How should businesses plan to survive a potential cyber attack extinction event?

Up to recent time, perhaps the past couple of years, when I talked about the possibility of an extinction event from a cyber attack, the perspectives of the vast majority of people were still entirely focused on this being an exfiltration, manipulation or destruction of the information asset.

However, for some years I have been highlighting that with growing capabilities within a range of nefarious organisations, including nation state-backed organisations and collaborations, that cyber attacks could go truly physical. This includes ransomware.

When I say this, it isn’t the use of the academic terminology “cyber physical”, it’s the ability to truly damage, maim or destroy in the physical world as well as information assets. It is a very real thing, and society is only just waking up to its potential.

We have already seen a number of industrial control systems being targeted – attacks on power grids, gas supplies, factories, shipping and aerospace, for example. It’s an almost endless list. Building management systems are also potentially vulnerable.

The one thing that all of these have in common is that not only are they not core IT, but they are still largely viewed as not even being IT. We have the term operational technology (OT), but many businesses are still catching up with this and, in the meantime, systems remain vulnerable.

With the interconnectedness of all things, this has the potential to open up a devastating attack that would be a genuine extinction event – not just for one organisation, but for many.

We are potentially on the verge of seeing the first cyber twin towers. We know that cyber threat is classified as a tier one threat. We know that the government estimates that there are more than 30 hostile nation states capable of attacking critical national infrastructure. We know that within government, there is a shocking lack of leadership and direction on the matter of cyber security – because a parliamentary select committee told us so. We know that across industry as a whole, the convergence of cyber and physical threats is still being given barely more than lip service.

Read more from Computer Weekly’s Security Think Tank about how to survive a cyber attack that could potentially destroy a business

We know a great deal about the challenge, but what do we do about it?

First, we need a wholescale change of culture.

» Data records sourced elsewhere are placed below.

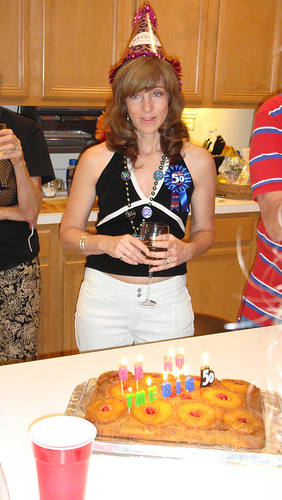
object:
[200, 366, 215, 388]
50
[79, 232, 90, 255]
bracelet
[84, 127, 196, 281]
shirt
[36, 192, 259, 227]
countertop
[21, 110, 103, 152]
toaster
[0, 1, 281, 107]
cabinet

We need leadership in government and in boardrooms, and we need security tactical advisers with the capability to adequately communicate with, and advise, this leadership.

We need to immediately get to grips with where our assets are, how they are configured and where they are vulnerable, and develop resilience and contingency plans that will protect the most vulnerable access points to our most critical business processes.

Most of all, we need to finally realise that we can no longer operate in silos as businesses, as sectors or as a nation. We need fully integrated, holistic and scalable resilience, continuity and recovery capabilities that are fit to meet the threats of the future – to protect ourselves, our customers and our communities.